Artificial intelligence and machine learning can help improve data-sharing practices for better public health outcomes, a senior government official and an infectious disease epidemiologist said at a GovernmentCIO Media & Research event this week.
Defense Advanced Research Projects Agency's Preventing Emerging Pathogenic Threats (PREEMPT) program, which focuses on preventing diseases in animals and insects from "spilling over" into the human population, provides ripe opportunities for AI and machine learning to identify what factors might affect or cause disease spillover, noted Program Manager and infectious disease epidemiologist Rohit Chitale.
“We have University of California Davis that is actually looking at a disease in West Africa called Lassa fever virus, and how to prevent spillover into humans,” Chitale said at the Artificial Intelligence: New Horizons in Medicine event. “They do that using some really neat AI, machine learning to understand the remote precipitation data, what’s going on in the climate in the area ... and other factors to prevent spillover.”

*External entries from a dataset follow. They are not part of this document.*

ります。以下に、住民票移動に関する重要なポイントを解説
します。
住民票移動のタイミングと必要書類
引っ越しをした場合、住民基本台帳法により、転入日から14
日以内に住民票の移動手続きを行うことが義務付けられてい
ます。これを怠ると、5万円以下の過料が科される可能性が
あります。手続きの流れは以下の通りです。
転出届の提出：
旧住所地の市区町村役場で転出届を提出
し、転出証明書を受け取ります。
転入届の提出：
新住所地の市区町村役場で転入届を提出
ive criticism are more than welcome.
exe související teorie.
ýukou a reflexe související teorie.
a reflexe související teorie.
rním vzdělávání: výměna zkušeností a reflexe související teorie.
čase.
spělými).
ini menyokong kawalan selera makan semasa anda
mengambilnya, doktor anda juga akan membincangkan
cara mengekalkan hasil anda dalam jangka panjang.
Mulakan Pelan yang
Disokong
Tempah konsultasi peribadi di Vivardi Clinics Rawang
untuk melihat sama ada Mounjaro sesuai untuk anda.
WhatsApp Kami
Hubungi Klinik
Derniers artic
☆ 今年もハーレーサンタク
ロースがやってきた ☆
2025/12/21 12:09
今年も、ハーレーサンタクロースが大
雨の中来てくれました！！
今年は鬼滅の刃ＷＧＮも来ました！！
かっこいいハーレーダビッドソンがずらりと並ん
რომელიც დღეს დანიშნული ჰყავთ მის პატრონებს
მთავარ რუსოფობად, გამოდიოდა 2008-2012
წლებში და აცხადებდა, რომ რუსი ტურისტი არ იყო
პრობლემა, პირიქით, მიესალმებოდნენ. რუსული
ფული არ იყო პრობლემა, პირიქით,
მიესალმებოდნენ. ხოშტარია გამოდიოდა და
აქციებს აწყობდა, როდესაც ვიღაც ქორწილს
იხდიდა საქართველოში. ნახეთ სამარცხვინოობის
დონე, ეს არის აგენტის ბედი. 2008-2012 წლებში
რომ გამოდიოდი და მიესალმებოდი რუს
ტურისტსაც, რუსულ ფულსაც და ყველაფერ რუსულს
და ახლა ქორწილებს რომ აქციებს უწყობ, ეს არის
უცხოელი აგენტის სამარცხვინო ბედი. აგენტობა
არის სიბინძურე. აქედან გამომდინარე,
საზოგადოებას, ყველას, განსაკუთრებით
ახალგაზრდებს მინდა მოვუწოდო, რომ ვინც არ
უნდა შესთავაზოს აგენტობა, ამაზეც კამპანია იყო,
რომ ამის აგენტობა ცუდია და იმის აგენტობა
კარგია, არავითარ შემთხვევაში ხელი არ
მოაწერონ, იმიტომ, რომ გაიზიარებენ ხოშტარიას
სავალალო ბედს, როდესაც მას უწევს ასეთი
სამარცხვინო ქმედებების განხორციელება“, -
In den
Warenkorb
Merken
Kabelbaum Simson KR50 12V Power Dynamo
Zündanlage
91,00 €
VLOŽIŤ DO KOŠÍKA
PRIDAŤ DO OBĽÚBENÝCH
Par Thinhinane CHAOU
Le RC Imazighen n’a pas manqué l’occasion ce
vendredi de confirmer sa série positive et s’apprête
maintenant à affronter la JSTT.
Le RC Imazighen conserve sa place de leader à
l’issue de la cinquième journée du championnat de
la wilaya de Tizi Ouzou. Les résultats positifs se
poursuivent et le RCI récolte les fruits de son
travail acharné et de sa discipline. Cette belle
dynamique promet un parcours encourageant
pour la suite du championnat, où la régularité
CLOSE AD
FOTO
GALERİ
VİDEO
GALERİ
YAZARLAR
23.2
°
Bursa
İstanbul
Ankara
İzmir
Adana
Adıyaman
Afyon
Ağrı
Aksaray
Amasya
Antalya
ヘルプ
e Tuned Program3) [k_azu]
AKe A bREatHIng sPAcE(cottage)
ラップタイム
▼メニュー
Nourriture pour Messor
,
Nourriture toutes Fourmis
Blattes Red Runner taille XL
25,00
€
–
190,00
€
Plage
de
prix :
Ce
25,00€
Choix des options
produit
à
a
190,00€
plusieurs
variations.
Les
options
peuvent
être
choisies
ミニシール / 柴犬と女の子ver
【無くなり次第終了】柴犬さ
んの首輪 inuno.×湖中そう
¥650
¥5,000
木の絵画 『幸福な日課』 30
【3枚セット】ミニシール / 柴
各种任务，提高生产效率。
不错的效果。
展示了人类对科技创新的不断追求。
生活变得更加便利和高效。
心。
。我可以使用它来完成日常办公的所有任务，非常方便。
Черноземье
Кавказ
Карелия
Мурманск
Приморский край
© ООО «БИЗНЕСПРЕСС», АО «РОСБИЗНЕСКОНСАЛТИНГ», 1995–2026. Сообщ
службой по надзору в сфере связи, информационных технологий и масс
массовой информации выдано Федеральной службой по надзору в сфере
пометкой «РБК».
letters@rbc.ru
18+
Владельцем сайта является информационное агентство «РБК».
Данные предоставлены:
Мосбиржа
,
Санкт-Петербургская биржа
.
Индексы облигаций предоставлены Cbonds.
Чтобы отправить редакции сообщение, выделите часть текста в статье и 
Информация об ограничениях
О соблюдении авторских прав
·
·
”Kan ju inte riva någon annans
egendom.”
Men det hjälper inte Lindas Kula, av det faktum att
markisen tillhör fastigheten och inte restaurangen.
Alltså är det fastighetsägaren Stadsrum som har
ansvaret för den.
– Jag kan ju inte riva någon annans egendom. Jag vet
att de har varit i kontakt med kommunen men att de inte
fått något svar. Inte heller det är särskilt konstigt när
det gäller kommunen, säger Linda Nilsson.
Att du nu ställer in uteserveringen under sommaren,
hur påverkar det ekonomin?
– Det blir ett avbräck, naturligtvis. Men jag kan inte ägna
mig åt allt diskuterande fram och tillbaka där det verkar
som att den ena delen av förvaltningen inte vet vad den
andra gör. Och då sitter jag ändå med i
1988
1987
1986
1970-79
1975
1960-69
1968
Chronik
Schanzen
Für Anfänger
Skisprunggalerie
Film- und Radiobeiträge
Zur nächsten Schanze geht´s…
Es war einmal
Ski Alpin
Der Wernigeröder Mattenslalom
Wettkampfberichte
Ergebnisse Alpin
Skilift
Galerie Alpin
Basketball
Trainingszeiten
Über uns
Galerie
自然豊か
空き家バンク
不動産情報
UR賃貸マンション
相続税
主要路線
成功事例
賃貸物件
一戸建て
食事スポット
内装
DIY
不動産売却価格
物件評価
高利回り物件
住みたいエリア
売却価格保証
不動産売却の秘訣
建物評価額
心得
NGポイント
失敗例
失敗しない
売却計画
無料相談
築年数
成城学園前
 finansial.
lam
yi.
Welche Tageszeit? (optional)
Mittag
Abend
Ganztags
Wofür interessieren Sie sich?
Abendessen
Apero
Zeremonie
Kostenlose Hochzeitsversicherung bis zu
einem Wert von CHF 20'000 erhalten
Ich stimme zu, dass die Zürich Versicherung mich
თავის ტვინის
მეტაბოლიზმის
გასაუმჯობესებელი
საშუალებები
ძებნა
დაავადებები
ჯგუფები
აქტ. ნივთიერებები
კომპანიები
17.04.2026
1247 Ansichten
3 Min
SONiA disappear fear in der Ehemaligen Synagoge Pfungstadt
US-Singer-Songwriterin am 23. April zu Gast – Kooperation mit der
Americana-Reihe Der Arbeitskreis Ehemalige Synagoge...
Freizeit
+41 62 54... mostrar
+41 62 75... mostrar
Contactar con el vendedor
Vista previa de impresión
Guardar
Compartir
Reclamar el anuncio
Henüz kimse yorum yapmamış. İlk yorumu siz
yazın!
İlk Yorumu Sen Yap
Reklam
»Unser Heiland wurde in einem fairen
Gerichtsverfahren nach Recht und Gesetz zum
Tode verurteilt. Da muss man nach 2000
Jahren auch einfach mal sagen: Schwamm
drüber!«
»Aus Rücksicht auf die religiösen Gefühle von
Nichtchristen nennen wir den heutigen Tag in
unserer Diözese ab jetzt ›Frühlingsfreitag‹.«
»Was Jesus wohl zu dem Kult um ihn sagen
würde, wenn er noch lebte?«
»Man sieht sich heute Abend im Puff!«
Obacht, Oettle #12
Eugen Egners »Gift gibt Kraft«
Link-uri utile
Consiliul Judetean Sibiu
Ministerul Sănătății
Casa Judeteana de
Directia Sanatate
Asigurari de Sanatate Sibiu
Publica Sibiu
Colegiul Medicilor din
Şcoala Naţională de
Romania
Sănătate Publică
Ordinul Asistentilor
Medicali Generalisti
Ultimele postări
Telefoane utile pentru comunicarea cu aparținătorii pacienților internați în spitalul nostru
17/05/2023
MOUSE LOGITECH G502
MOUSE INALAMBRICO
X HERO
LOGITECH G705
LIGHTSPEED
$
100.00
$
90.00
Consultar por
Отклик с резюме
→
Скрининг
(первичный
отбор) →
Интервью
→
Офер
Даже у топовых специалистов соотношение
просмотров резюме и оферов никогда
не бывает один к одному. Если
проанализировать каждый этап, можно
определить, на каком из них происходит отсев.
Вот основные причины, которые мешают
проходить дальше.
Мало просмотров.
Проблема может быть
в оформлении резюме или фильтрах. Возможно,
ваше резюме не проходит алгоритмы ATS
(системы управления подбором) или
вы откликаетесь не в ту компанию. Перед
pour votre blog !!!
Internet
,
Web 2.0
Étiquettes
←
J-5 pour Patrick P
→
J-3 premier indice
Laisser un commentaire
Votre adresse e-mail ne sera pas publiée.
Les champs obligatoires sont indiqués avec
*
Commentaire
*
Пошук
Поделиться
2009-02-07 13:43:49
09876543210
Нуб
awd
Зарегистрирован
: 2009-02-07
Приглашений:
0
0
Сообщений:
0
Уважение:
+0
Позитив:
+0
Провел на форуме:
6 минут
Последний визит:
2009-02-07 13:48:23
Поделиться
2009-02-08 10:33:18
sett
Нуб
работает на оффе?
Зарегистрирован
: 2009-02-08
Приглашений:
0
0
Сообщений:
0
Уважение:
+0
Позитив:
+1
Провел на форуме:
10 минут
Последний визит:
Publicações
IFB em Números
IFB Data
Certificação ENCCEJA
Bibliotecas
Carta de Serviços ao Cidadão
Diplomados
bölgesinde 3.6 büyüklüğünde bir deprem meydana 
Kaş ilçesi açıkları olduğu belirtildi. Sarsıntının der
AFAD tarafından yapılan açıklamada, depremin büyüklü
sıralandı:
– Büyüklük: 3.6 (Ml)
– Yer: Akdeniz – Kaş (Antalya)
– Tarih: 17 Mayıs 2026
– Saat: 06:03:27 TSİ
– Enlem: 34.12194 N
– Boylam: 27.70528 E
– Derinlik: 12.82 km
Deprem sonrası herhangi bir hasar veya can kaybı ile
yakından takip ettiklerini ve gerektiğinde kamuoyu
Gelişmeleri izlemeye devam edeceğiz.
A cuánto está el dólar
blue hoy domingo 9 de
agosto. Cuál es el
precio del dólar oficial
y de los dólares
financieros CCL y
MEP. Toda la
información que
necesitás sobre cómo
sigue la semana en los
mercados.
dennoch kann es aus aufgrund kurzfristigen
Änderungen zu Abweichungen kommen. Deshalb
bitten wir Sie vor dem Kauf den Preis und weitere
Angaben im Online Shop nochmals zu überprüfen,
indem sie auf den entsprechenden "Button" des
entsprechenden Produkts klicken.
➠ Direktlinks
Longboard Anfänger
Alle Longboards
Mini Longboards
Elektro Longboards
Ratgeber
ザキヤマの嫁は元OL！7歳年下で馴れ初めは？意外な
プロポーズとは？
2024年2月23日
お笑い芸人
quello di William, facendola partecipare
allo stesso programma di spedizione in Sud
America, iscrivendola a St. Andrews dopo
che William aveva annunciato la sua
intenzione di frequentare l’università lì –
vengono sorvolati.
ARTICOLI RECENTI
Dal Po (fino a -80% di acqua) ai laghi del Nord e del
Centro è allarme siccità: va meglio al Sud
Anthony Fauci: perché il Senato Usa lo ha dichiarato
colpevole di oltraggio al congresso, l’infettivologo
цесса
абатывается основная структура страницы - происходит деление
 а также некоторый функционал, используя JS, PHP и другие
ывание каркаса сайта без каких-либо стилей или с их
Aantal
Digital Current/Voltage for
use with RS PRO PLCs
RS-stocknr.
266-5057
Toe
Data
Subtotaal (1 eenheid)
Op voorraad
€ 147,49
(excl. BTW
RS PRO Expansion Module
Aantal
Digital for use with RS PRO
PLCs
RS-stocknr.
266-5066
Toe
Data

The two main performers in the PREEMPT program are UC Davis and Montana State University, but Chitale said every one of the six performers are using some form of machine learning to research infectious diseases.
Federal agencies like the Department of Homeland Security can develop practical applications from research conducted by organizations like DARPA, noted DHS CIO Karen Evans.
“If it looks like it's promising to work some of these things, then we get the opportunity to try to implement it within a government enterprise,” she said. “It's taking some of the vision that DARPA has, because you can see the excitement in everything they're talking about, and being able to say is there a practical application now to be able to do that?”
Due to coronavirus, for example, DHS is exploring contact-tracing methods to bring employees back into the office.
“Because of the public health issue we have, there's a lot of opportunities to do that [AI] analysis from that contact tracing that we want to be able to do with our workforce when they come back," Evans said. “[Chitale’s] efforts are going to be powered by a lot of the data sets we already have within the government. There's a lot of promise from this data and this technology, using machine learning and AI to predict trends and those types of things.”
Evans and Chitale also touched on using training sets of data to test new AI algorithms for public health use. Using new AI algorithms on some public health data sets, Chitale said, could raise privacy concerns since the U.S. doesn’t have very well-established privacy standards around government use of personal data.
“You don't necessarily want to start putting out these algorithms and using certain things on machine learning on live data because of all the issues [Chitale] just brought up, dealing with privacy,” Evans said. “Having an environment within an operation like ours, where you can have a data set that you're saying is training data and be able to test, you can see if the machine is actually going to achieve that you want it to achieve.”